▶ **Excerpt**
━━━━━━━━━━━━━━━━

Using previous scholarship on technical documentation and content management in TPC, this article presents a preliminary topic modeling (Blei et al., 2003) approach for automatically finding relationships between online comments. Comments will function as our form of UGC for the remainder of this article. Using topic modeling, our model can group together comments that are similar in their content—not by time or popularity. While this model is only an initial entry into automatically sorting UGC, we believe it has practical potential benefits for both moderators and users. Moderators could use this approach to sort comments in ways that prioritize emerging real-time threads or find comments related to their editorial choices. Alternatively, if website programmers enabled users to sort comments related to ones users’ favor, then users could sort comments in ways that were more useful to their preferences.

MODERATING USER-GENERATED CONTENT: EXIGENCIES & LITERATURE REVIEW

The need for moderating content on the social web has long been a concern for technical communicators (Gentle, 2012). Wikis, reddit, and other spaces driven by UGC must also have their documentation monitored (Gentle, 2012, p. 92–129). Monitoring threads and “conversations” (Gallagher, 2020; Gallagher, 2018; Gentle, 2012, p. 68) presents opportunities for technical communicators to take on the role of community managers (Frith, 2017). Extending Frith (2017), Cagle & Herndl (2019) advocate for managing online communities—specifically climate change forums on reddit—by gamifying forum engagement, nesting comments, and identifying the forum’s ideal form of deliberation (pp. 35–36). Likewise, Pflugfelder (2017) identifies many exigencies that user questions may provide for technical communicators as managers and moderators. He examines “Explain Like I’m Five,” which is a forum “…where plain writing and technical descriptions flourish, albeit outside of a professional setting” (p. 26).

━━━━━━━━━━━━━━━━

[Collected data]
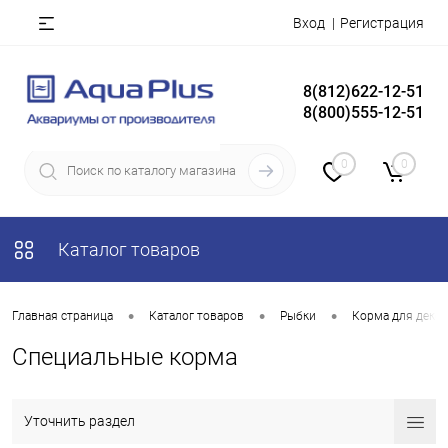
Вход
Регистрация
8(812)622-12-51
8(800)555-12-51
0
0
Каталог товаров
•
•
•
Главная страница
Каталог товаров
Рыбки
Корма для деко
Специальные корма
Уточнить раздел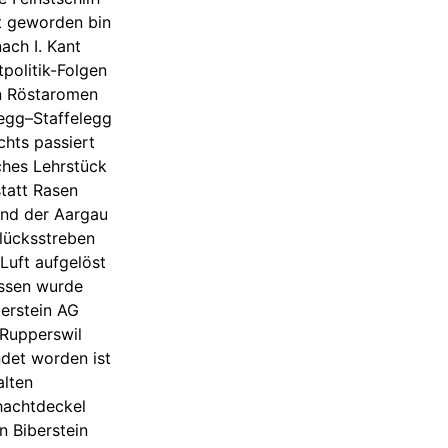
t geworden bin
ach I. Kant
tpolitik-Folgen
on Röstaromen
egg–Staffelegg
chts passiert
ches Lehrstück
tatt Rasen
 und der Aargau
Glücksstreben
 Luft aufgelöst
essen wurde
berstein AG
Rupperswil
ndet worden ist
alten
hachtdeckel
n Biberstein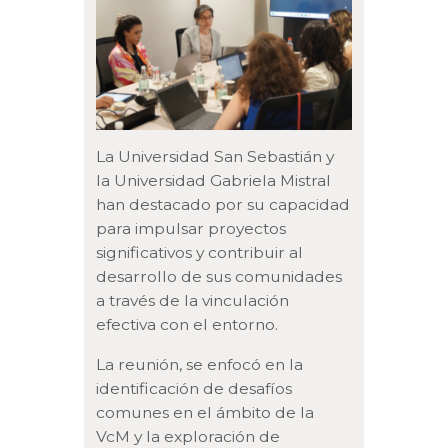
La Universidad San Sebastián y
la Universidad Gabriela Mistral
han destacado por su capacidad
para impulsar proyectos
significativos y contribuir al
desarrollo de sus comunidades
a través de la vinculación
efectiva con el entorno.
La reunión, se enfocó en la
identificación de desafíos
comunes en el ámbito de la
VcM y la exploración de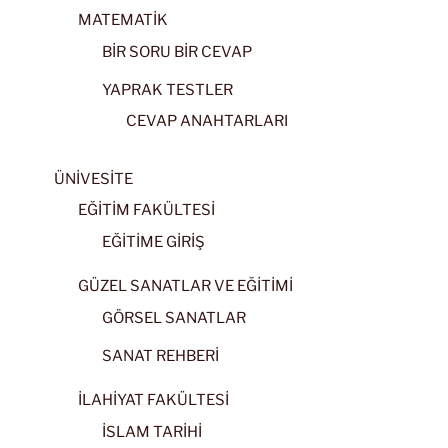
MATEMATİK
BİR SORU BİR CEVAP
YAPRAK TESTLER
CEVAP ANAHTARLARI
ÜNİVESİTE
EĞİTİM FAKÜLTESİ
EĞİTİME GİRİŞ
GÜZEL SANATLAR VE EĞİTİMİ
GÖRSEL SANATLAR
SANAT REHBERİ
İLAHİYAT FAKÜLTESİ
İSLAM TARİHİ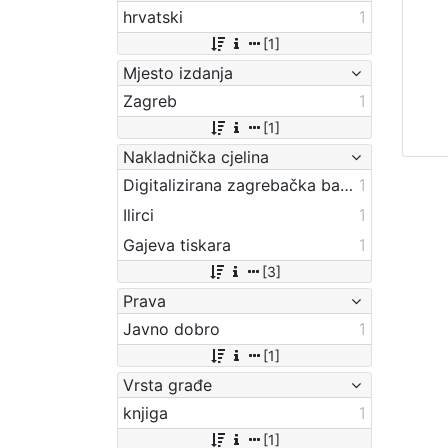
hrvatski
1
[1]
Mjesto izdanja
Zagreb
1
[1]
Nakladnička cjelina
Digitalizirana zagrebačka baština
1
Ilirci
1
Gajeva tiskara
1
[3]
Prava
Javno dobro
1
[1]
Vrsta građe
knjiga
1
[1]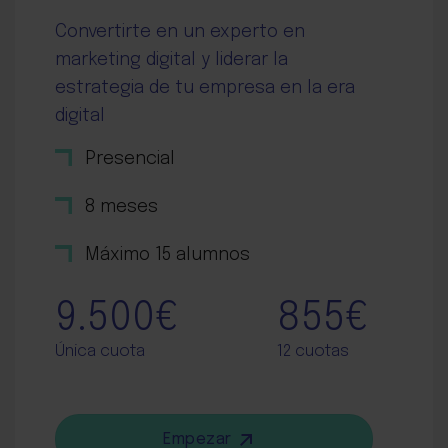
Convertirte en un experto en
marketing digital y liderar la
estrategia de tu empresa en la era
digital
Presencial
8 meses
Máximo 15 alumnos
9.500€
855€
Única cuota
12 cuotas
Empezar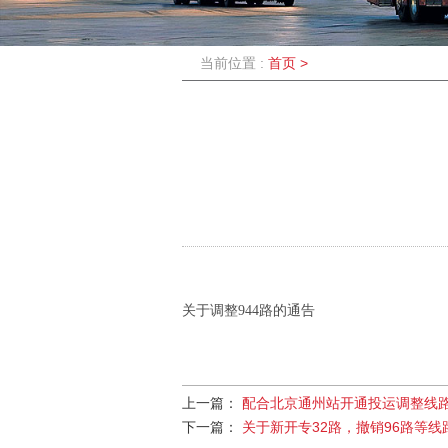
当前位置 :
首页
>
关于调整944路的通告
上一篇：
配合北京通州站开通投运调整线
下一篇：
关于新开专32路，撤销96路等线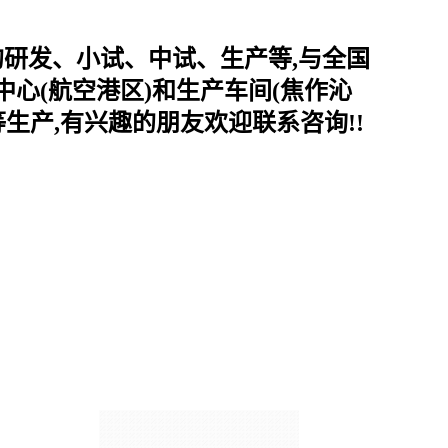
的研发、小试、中试、生产等,与全国
心(航空港区)和生产车间(焦作沁
生产,有兴趣的朋友欢迎联系咨询!!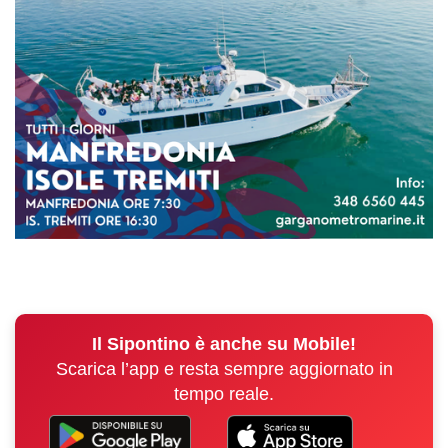
Il Sipontino è anche su Mobile!
Scarica l’app e resta sempre aggiornato in
tempo reale.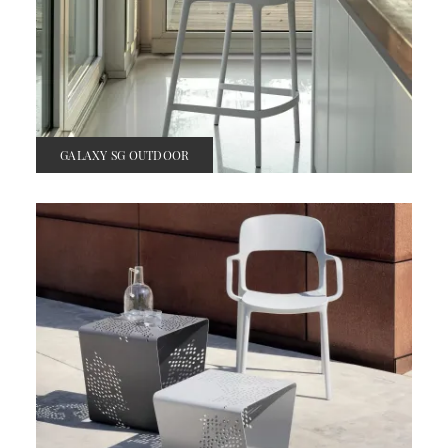
GALAXY SG OUTDOOR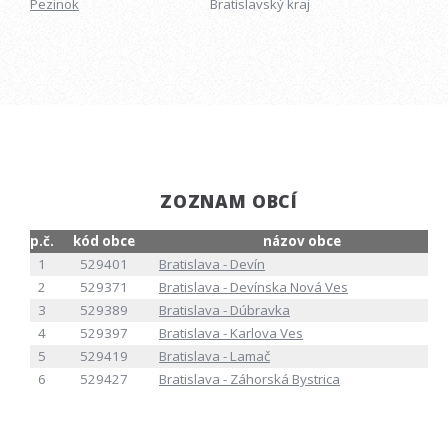
Pezinok
Bratislavský kraj
ZOZNAM OBCÍ
p.č.
kód obce
názov obce
1
529401
Bratislava - Devín
2
529371
Bratislava - Devínska Nová Ves
3
529389
Bratislava - Dúbravka
4
529397
Bratislava - Karlova Ves
5
529419
Bratislava - Lamač
6
529427
Bratislava - Záhorská Bystrica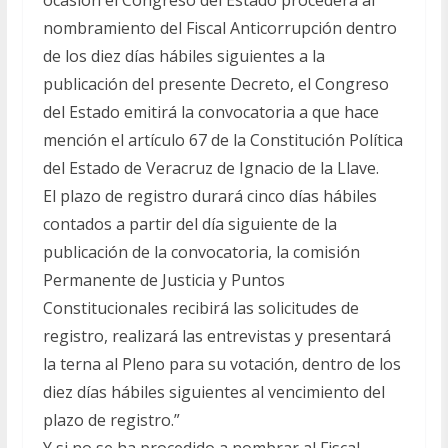
ocasión el Congreso del Estado procederá al
nombramiento del Fiscal Anticorrupción dentro
de los diez días hábiles siguientes a la
publicación del presente Decreto, el Congreso
del Estado emitirá la convocatoria a que hace
mención el artículo 67 de la Constitución Política
del Estado de Veracruz de Ignacio de la Llave.
El plazo de registro durará cinco días hábiles
contados a partir del día siguiente de la
publicación de la convocatoria, la comisión
Permanente de Justicia y Puntos
Constitucionales recibirá las solicitudes de
registro, realizará las entrevistas y presentará
la terna al Pleno para su votación, dentro de los
diez días hábiles siguientes al vencimiento del
plazo de registro.”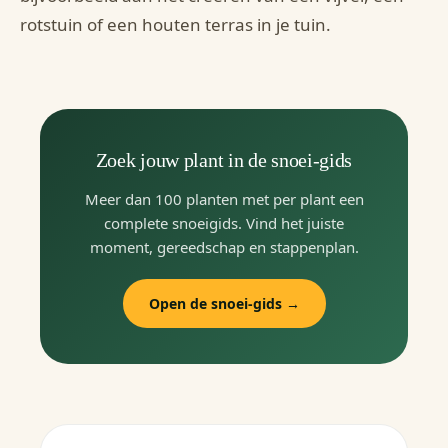
rotstuin of een houten terras in je tuin.
Zoek jouw plant in de snoei-gids
Meer dan 100 planten met per plant een
complete snoeigids. Vind het juiste
moment, gereedschap en stappenplan.
Open de snoei-gids →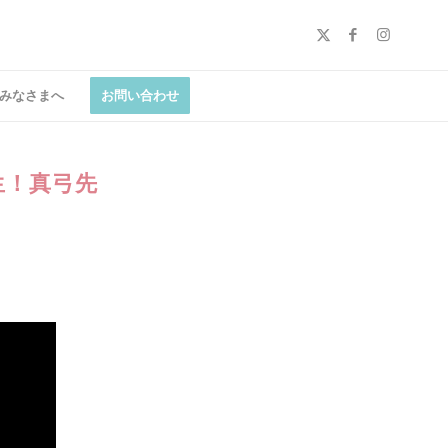
みなさまへ
お問い合わせ
生！真弓先
～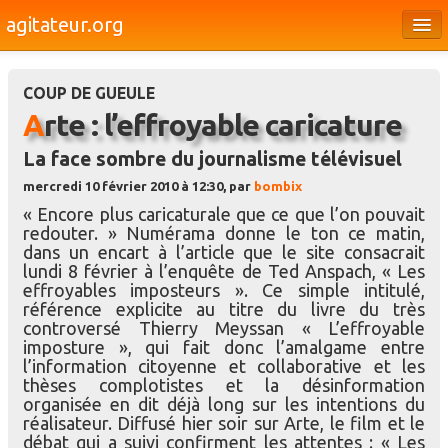
agitateur.org
Éditoriaux
COUP DE GUEULE
Bourges & le Cher
Arte : l’effroyable caricature
Société
La face sombre du journalisme télévisuel
Culture
mercredi 10 février 2010 à 12:30, par
bombix
« Encore plus caricaturale que ce que l’on pouvait
Médias
redouter. » Numérama donne le ton ce matin,
dans un encart à l’article que le site consacrait
Dossiers
lundi 8 février à l’enquête de Ted Anspach, « Les
effroyables imposteurs ». Ce simple intitulé,
Brèves
référence explicite au titre du livre du très
controversé Thierry Meyssan « L’effroyable
imposture », qui fait donc l’amalgame entre
l’information citoyenne et collaborative et les
thèses complotistes et la désinformation
organisée en dit déjà long sur les intentions du
réalisateur. Diffusé hier soir sur Arte, le film et le
débat qui a suivi confirment les attentes : « Les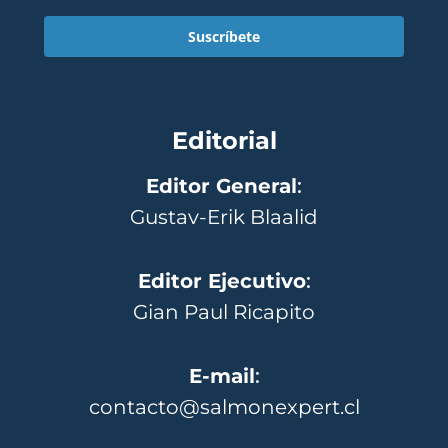
Suscríbete
Editorial
Editor General
:
Gustav-Erik Blaalid
Editor Ejecutivo
:
Gian Paul Ricapito
E-mail
:
contacto@salmonexpert.cl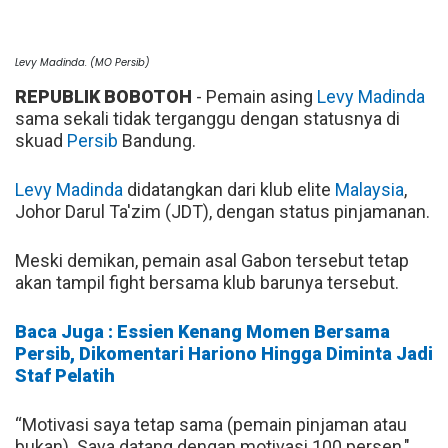
Levy Madinda. (MO Persib)
REPUBLIK BOBOTOH
- Pemain asing
Levy Madinda
sama sekali tidak terganggu dengan statusnya di
skuad
Persib
Bandung.
Levy Madinda
didatangkan dari klub elite
Malaysia
,
Johor Darul Ta'zim (JDT), dengan status pinjamanan.
Meski demikan, pemain asal Gabon tersebut tetap
akan tampil fight bersama klub barunya tersebut.
Baca Juga : Essien Kenang Momen Bersama
Persib, Dikomentari Hariono Hingga Diminta Jadi
Staf Pelatih
“Motivasi saya tetap sama (pemain pinjaman atau
bukan). Saya datang dengan motivasi 100 persen,"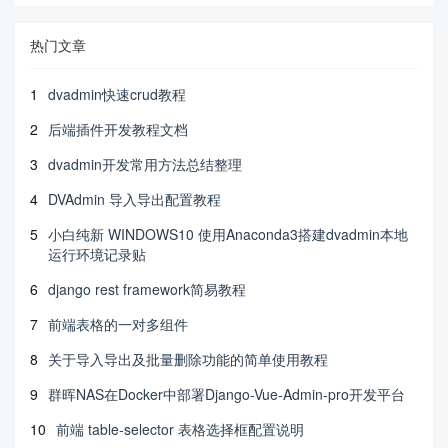
热门文章
1
dvadmin快速crud教程
2
后端插件开发教程文档
3
dvadmin开发常用方法总结整理
4
DVAdmin 导入导出配置教程
5
小白纯新 WINDOWS10 使用Anaconda3搭建dvadmin本地
运行环境记录贴
6
django rest framework简易教程
7
前端表格的一对多组件
8
关于导入导出及批量删除功能的简单使用教程
9
群晖NAS在Docker中部署Django-Vue-Admin-pro开发平台
10
前端 table-selector 表格选择框配置说明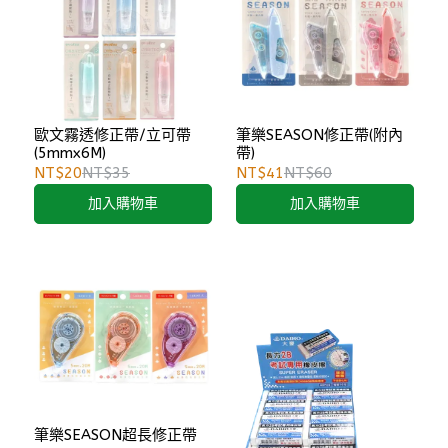
歐文霧透修正帶/立可帶
筆樂SEASON修正帶(附內
(5mmx6M)
帶)
NT$20
NT$35
NT$41
NT$60
加入購物車
加入購物車
筆樂SEASON超長修正帶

━━━━━━━━━━━━━━━━

▶ **What you have to do**
Do these statements agree with the excerpt on moderating user-generated content? For each, answer yes or no and quote the deciding words.
1. The model groups comments by time or popularity.
2. Cagle & Herndl (2019) deal with climate change forums on reddit.
3. Moderators could use the approach to prioritize emerging real-time threads.
None of the entries are needed here.

▶ **Answer for this exercise**
1. No: "our model can group together comments that are similar in their content—not by time or popularity"
2. Yes: "specifically climate change forums on reddit"
3. Yes: "sort comments in ways that prioritize emerging real-time threads"